### Requirement
Copy each line of the entries below that contains the string "lines".

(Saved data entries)
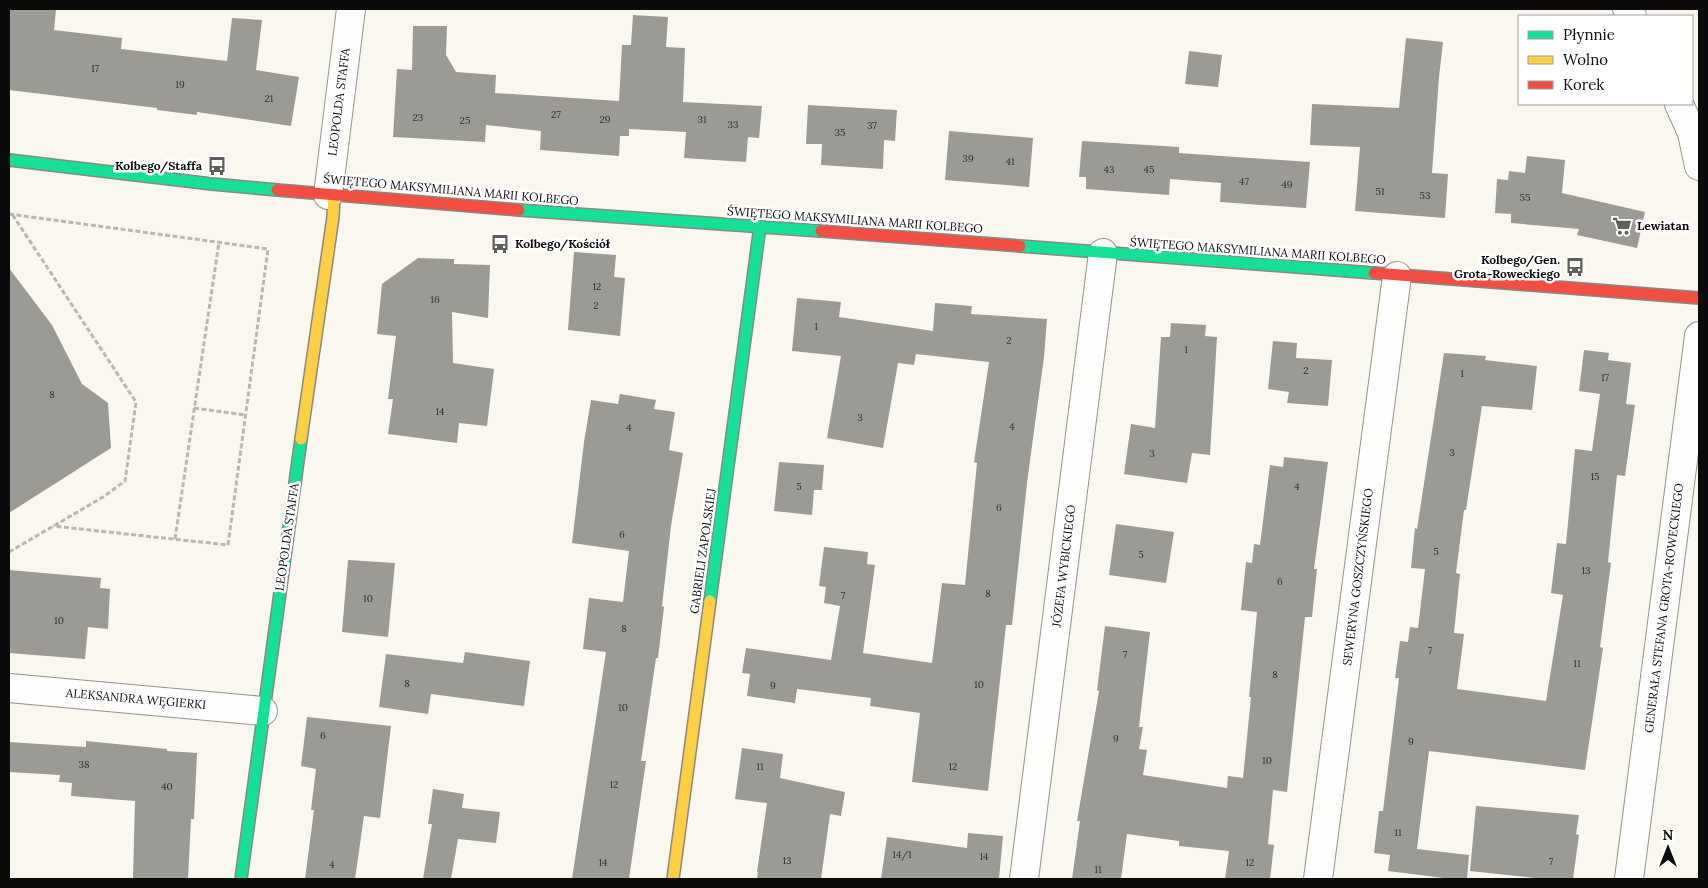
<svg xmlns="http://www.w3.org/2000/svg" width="1708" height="888" font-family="Lora,serif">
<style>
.building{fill:#9c9a94}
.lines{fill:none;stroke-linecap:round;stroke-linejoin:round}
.street-casing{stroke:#93928d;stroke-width:30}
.fast-casing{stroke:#898884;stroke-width:14}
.slow-casing{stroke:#898884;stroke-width:14}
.jam-casing{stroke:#898884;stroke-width:14}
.path{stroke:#b7b7b5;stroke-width:3;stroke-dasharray:5 2.5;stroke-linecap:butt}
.street{stroke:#fefefc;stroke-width:28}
.fast{stroke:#16e098;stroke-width:11}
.slow{stroke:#ffcf43;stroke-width:11}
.jam{stroke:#f24e42;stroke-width:11}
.labels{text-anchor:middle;stroke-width:5;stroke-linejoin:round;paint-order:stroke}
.number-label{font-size:10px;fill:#2f2f2d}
.street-label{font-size:12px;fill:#0b0b0b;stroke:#fff}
.poi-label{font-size:12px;font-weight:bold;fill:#0b0b0b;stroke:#fff;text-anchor:end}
</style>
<rect width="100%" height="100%" fill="#faf8ee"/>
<g class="building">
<polygon points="9,9 56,9 54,30 122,38 121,49 227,61 232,18 262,20 256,70 299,77 291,126 197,112 197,115 157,110 157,108 9,90"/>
<polygon points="633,15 668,17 666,47 685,48 683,102 762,106 759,138 748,137 746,162 684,158 686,132 629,129 629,136 620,136 619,156 540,150 541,131 486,125 485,142 393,137 397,69 412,70 413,26 447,26 446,55 456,72 496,75 495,93 619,101 622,45 631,45"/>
<polygon points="1406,38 1443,42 1439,77 1432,173 1448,174 1445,218 1355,211 1360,147 1310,145 1312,104 1399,108"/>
<polygon points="1189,51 1222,55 1218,87 1185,84"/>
<polygon points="808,105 897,110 895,141 884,140 883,169 821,165 822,144 806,144"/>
<polygon points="949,131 1033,138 1029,187 945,180"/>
<polygon points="1082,141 1179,147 1179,153 1310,162 1306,208 1220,202 1221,183 1170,179 1169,195 1086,189 1086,177 1079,177"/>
<polygon points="1527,156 1565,160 1562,193 1645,212 1637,248 1577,235 1579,229 1511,223 1511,214 1495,213 1497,179 1508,180 1509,171 1525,173"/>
<polygon points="574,252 616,255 614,277 625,278 620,336 568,330"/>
<polygon points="418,258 454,259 454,264 490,265 488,318 452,312 453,363 494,369 487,426 459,423 457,443 388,434 393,399 388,399 396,336 377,334 382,284"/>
<polygon points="9,268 52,325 82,384 108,403 111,448 9,513"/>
<polygon points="797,298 841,302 839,317 933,331 935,303 972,306 971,314 1047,319 1044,357 1027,483 1012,625 1006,625 988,791 912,782 920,713 870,706 871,698 797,689 795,703 747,696 750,674 742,673 746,648 831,660 840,606 824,603 826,587 819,586 824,547 868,552 867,564 875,565 863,653 932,663 942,583 965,585 977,463 974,462 989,362 916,354 914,365 898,363 883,448 827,438 841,356 792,351"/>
<polygon points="1171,323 1206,325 1205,336 1217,337 1210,455 1192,453 1187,483 1124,474 1131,424 1155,428 1161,337 1170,337"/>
<polygon points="1273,341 1297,343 1296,358 1332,360 1328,406 1287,403 1289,392 1268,389"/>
<polygon points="1584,350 1609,353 1608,360 1631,363 1626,404 1635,405 1625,476 1617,475 1608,562 1611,563 1600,647 1603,648 1585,770 1429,751 1417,849 1469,855 1467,879 1451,879 1388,871 1390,855 1374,853 1379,811 1383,811 1399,678 1395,678 1400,641 1408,642 1410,627 1418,628 1425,569 1411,568 1415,528 1417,529 1444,353 1486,356 1485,360 1537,366 1532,410 1482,406 1466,510 1464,510 1456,573 1460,574 1454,633 1464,634 1457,689 1546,701 1563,595 1551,593 1557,543 1566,544 1575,449 1592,451 1600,394 1579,391"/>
<polygon points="620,394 656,400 654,409 675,412 669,450 683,453 671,526 662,606 664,607 658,658 656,658 641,761 646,761 629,879 572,879 606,652 583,649 589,598 623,602 629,551 572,543 584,442 591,400 618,404"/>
<polygon points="1284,457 1328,462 1314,569 1317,569 1312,617 1305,617 1287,792 1273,790 1268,844 1274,845 1270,879 1225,879 1229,851 1179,846 1179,841 1127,834 1121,879 1072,879 1080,821 1077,821 1099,691 1097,690 1105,626 1150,632 1139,727 1143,727 1139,749 1147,750 1143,775 1227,788 1228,776 1243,778 1251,697 1249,697 1257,612 1241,610 1246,562 1252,563 1254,544 1260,545 1270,465 1283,467"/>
<polygon points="779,462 824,465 822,490 814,490 812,515 774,511"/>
<polygon points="1116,524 1174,532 1166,583 1109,575"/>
<polygon points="348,560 395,563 388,637 342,632"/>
<polygon points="9,570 101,578 100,588 110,589 108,629 88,627 85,659 9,653"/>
<polygon points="465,652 530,661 524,706 431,694 428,714 379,707 386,654 463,663"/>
<polygon points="307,717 391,726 380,818 364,816 355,879 305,879 314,810 311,810 316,769 301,766"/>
<polygon points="86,741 167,749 167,751 197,753 194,819 191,819 188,879 133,879 135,801 71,796 72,783 59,782 60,775 9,772 9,742 86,747"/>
<polygon points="742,748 783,754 780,778 845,792 841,816 830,814 821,879 757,879 758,872 757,872 767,803 735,799"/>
<polygon points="433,789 464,794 462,808 500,812 496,843 458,839 451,879 423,879 432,824 428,824"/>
<polygon points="1476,806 1579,815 1576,834 1579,835 1573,879 1544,879 1470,871"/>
<polygon points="968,833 1003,836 999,879 881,879 887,837 967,848"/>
</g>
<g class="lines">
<g class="street-casing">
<g id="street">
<polyline points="1627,9 1632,16"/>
<polyline points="1679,104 1692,133 1699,166"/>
<polyline points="328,195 351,9"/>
<polyline points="9,688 263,711"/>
<polyline points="1024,879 1103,253"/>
<polyline points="1318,879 1397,276"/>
<polyline points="1629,879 1699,336"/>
</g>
</g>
<g class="fast-casing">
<g id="fast">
<polyline points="9,160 212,184 277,190"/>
<polyline points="519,210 821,231"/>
<polyline points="1020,246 1374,273"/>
<polyline points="710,601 760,226"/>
<polyline points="241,879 301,439"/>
</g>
</g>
<g class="slow-casing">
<g id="slow">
<polyline points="301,439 333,217 334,195"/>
<polyline points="673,879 710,601"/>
</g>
</g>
<g class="jam-casing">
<g id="jam">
<polyline points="277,190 519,210"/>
<polyline points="821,231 1020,246"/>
<polyline points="1374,273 1699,298"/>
</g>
</g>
<g class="path">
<polyline points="9,214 268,249 228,545 53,526"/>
<polyline points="194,408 246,415"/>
<polyline points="175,539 219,242"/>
<polyline points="9,552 103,497 125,481 136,402 12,214"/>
</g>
<use href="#street" class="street"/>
<use href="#fast" class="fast"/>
<use href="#slow" class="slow"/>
<use href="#jam" class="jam"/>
</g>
<defs>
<g id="bus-bare" transform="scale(1.5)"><path d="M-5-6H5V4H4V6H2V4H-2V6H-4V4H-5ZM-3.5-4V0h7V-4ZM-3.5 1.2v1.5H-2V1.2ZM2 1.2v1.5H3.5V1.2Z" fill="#5f5e5a" stroke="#fff" stroke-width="2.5" paint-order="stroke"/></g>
<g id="supermarket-bare" transform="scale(1.5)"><path d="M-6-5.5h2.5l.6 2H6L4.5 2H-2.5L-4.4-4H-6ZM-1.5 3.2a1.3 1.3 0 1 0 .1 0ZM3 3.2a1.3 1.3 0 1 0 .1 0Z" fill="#5f5e5a" stroke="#fff" stroke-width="2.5" paint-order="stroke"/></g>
</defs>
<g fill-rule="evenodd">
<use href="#bus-bare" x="217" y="166"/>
<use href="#supermarket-bare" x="1622" y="226"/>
<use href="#bus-bare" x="500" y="244"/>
<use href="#bus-bare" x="1575" y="267"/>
</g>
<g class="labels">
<g class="number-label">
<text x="95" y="72">17</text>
<text x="180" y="88">19</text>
<text x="269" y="102">21</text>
<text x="556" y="118">27</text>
<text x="418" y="121">23</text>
<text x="605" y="123">29</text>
<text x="702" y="123">31</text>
<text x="465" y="124">25</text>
<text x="733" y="128">33</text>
<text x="872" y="129">37</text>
<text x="840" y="136">35</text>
<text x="968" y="162">39</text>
<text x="1010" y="165">41</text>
<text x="1109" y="173">43</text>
<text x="1149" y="173">45</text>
<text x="1244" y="185">47</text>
<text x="1287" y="188">49</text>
<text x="1380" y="195">51</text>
<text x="1425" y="199">53</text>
<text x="1525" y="201">55</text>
<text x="597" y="290">12</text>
<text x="435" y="303">16</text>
<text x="596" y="309">2</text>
<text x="816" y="330">1</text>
<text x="1009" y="344">2</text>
<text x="1186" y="353">1</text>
<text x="1306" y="374">2</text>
<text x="1462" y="377">1</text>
<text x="1605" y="381">17</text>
<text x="52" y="398">8</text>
<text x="440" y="415">14</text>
<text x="860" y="421">3</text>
<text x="1012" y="430">4</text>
<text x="629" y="431">4</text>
<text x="1452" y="456">3</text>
<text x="1152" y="457">3</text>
<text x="1595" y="480">15</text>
<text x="799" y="490">5</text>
<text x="1297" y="490">4</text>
<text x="999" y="511">6</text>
<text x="622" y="538">6</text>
<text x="1436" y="555">5</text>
<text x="1141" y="558">5</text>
<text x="1586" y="574">13</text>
<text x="1280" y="585">6</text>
<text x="988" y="597">8</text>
<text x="843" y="599">7</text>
<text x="368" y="602">10</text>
<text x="59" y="624">10</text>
<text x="624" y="632">8</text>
<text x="1430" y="654">7</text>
<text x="1125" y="658">7</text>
<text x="1577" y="667">11</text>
<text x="1275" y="678">8</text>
<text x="407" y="687">8</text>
<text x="979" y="688">10</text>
<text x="773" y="689">9</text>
<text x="623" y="711">10</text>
<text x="323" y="739">6</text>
<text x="1116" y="742">9</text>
<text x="1411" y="745">9</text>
<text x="1267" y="764">10</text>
<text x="84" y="768">38</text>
<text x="760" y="770">11</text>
<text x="953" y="770">12</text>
<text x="614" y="788">12</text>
<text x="167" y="790">40</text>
<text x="1398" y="836">11</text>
<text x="902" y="858">14/1</text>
<text x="984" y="860">14</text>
<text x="787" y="864">13</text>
<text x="1551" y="865">7</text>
<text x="603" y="866">14</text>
<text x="1250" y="866">12</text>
<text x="332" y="868">4</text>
<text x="1098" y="873">11</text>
</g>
<g class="street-label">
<text transform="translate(339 102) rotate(-83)" y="4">LEOPOLDA STAFFA</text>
<text transform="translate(451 190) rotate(5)" y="4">ŚWIĘTEGO MAKSYMILIANA MARII KOLBEGO</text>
<text transform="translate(855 220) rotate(4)" y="4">ŚWIĘTEGO MAKSYMILIANA MARII KOLBEGO</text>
<text transform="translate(1258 251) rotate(4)" y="4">ŚWIĘTEGO MAKSYMILIANA MARII KOLBEGO</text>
<text transform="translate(287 537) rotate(-82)" y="4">LEOPOLDA STAFFA</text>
<text transform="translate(703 551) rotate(-82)" y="4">GABRIELI ZAPOLSKIEJ</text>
<text transform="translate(1064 566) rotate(-83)" y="4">JÓZEFA WYBICKIEGO</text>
<text transform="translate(1358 577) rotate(-83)" y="4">SEWERYNA GOSZCZYŃSKIEGO</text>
<text transform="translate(1664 608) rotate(-83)" y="4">GENERAŁA STEFANA GROTA-ROWECKIEGO</text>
<text transform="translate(136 699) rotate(5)" y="4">ALEKSANDRA WĘGIERKI</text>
</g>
<g class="poi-label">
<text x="202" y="170">Kolbego/Staffa</text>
<text x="1637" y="230" text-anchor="start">Lewiatan</text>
<text x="515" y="248" text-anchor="start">Kolbego/Kościół</text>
<text x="1560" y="264">Kolbego/Gen.<tspan x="1560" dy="14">Grota-Roweckiego</tspan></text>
</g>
</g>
<rect width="1708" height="888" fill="none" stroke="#0b0b0b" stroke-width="20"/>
<rect x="1518" y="15" width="175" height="90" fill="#ffffff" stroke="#9d9d9d"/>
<rect x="1528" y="31" width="25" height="8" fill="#16e098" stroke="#9d9d9d"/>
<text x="1563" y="40" font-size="15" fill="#0b0b0b">Płynnie</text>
<rect x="1528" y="56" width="25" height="8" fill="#ffcf43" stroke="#9d9d9d"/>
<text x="1563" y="65" font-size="15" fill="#0b0b0b">Wolno</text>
<rect x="1528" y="81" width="25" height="8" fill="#f24e42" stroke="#9d9d9d"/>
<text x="1563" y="90" font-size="15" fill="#0b0b0b">Korek</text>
<g transform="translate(1668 848)" stroke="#ffffff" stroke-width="4" paint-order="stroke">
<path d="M0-4L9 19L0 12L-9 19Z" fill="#0b0b0b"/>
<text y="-8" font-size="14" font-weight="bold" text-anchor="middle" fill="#0b0b0b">N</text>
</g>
</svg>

### Solution below
.lines{fill:none;stroke-linecap:round;stroke-linejoin:round}
<g class="lines">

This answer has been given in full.